En 2007, l'Office a reformulé sa politique d'information
brevets, en insistant une nouvelle fois sur un libre accès à cette information,
de sorte qu'il puisse dorénavant mettre à la disposition du public non
seulement ses données, mais également ses outils de recherche.
La Chine est maintenant le troisième pays au monde à publier le plus de
documents brevets, après le Japon et les Etats-Unis. Plus de la moitié des
nouveaux documents brevets entrés dans l'état de la technique en 2007 étaient
soit en chinois, soit en japonais ou en coréen. Par conséquent, l'Office a
offert un nouveau service à l'industrie en élargissant son bureau d'assistance
pour l'information brevets d'Asie orientale. Ce bureau comprend désormais des
experts des systèmes de brevets et produits d'information concernés, qui
répondent aux clients en chinois et en japonais. L'introduction de l'interface
japonaise esp@cenet ayant été un succès, des préparatifs sont en cours concernant une
interface similaire de Register Plus et des outils s'y rapportant.
Concernant les statistiques de brevets en 2007, l'Office a mis au point des
exemples de meilleure pratique sur la façon d'utiliser ses bases de données
pour les statistiques et la cartographie de l'information brevets. Dans le
domaine des données brutes, il a commencé à mettre à la disposition des utilisateurs
des images détourées de ses archives de documents brevets. Ces images sont
extraites des premières pages des documents brevets, ce qui sera
particulièrement utile pour les entreprises ou les fournisseurs commerciaux qui
souhaitent regrouper données bibliographiques, abrégés et dessins
représentatifs.
En automne, une amélioration majeure a été apportée à la base de données sur la
situation juridique, avec l'ajout d'un important volume de données relatives au
paiement des taxes annuelles pour les brevets européens dans la phase nationale
; ce progrès facilitera de beaucoup l'identification des pays dans lesquels un
brevet européen est en vigueur. L'ajout de données supplémentaires concernant
les certificats complémentaires de protection, comme les noms commerciaux des
préparations pharmaceutiques et les données relatives à l'enregistrement auprès
des administrations nationales chargées de tester les produits alimentaires et
les médicaments, constitue également une amélioration.

= = = =

== Consignes de travail ==
1. Recopiez mot pour mot le passage du texte qui commence par les mots contenant « Concernant les statistiques » et s'achève sur « représentatifs. ».
2. Selon le texte, derrière quels pays la Chine se classe-t-elle pour le nombre de documents brevets publiés ?

== Extraits des items ==
= = = =

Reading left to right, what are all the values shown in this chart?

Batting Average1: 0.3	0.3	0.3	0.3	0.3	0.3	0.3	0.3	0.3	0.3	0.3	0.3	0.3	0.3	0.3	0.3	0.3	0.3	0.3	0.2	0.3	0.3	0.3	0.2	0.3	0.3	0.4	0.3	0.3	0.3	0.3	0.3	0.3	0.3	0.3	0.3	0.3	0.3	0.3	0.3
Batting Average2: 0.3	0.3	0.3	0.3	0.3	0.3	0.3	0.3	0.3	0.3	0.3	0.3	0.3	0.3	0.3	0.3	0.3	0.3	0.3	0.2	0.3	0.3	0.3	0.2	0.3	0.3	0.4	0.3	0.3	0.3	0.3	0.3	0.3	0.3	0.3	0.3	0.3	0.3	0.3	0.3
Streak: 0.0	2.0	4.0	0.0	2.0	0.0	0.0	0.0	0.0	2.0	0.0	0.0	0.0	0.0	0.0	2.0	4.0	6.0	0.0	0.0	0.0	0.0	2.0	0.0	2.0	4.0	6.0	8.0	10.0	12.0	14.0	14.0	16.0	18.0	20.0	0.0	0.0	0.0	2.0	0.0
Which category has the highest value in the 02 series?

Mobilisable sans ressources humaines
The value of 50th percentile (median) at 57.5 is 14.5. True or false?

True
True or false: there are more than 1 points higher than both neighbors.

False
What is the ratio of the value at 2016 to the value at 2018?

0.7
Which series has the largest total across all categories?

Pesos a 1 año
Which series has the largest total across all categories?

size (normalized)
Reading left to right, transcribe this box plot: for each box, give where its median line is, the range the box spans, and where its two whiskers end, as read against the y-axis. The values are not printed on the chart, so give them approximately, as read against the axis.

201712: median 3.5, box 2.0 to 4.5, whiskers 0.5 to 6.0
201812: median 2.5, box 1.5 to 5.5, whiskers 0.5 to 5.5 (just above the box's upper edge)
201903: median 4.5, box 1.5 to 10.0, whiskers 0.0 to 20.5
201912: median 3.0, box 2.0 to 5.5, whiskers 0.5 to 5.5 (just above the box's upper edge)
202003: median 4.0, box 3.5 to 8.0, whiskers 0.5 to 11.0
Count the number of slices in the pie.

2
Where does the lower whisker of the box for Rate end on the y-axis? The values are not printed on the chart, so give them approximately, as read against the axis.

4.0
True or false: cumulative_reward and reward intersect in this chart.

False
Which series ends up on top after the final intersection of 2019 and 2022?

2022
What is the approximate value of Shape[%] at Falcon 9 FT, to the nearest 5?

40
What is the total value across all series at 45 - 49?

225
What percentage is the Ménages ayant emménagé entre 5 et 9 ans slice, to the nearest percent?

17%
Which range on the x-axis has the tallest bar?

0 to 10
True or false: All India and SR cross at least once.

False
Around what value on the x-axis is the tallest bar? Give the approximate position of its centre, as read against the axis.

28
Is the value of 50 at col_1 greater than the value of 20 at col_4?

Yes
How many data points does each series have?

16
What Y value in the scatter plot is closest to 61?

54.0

= = = =

== Solutions proposées ==
1.
Concernant les statistiques de brevets en 2007, l'Office a mis au point des
exemples de meilleure pratique sur la façon d'utiliser ses bases de données
pour les statistiques et la cartographie de l'information brevets. Dans le
domaine des données brutes, il a commencé à mettre à la disposition des utilisateurs
des images détourées de ses archives de documents brevets. Ces images sont
extraites des premières pages des documents brevets, ce qui sera
particulièrement utile pour les entreprises ou les fournisseurs commerciaux qui
souhaitent regrouper données bibliographiques, abrégés et dessins
représentatifs.

2. Derrière le Japon et les Etats-Unis.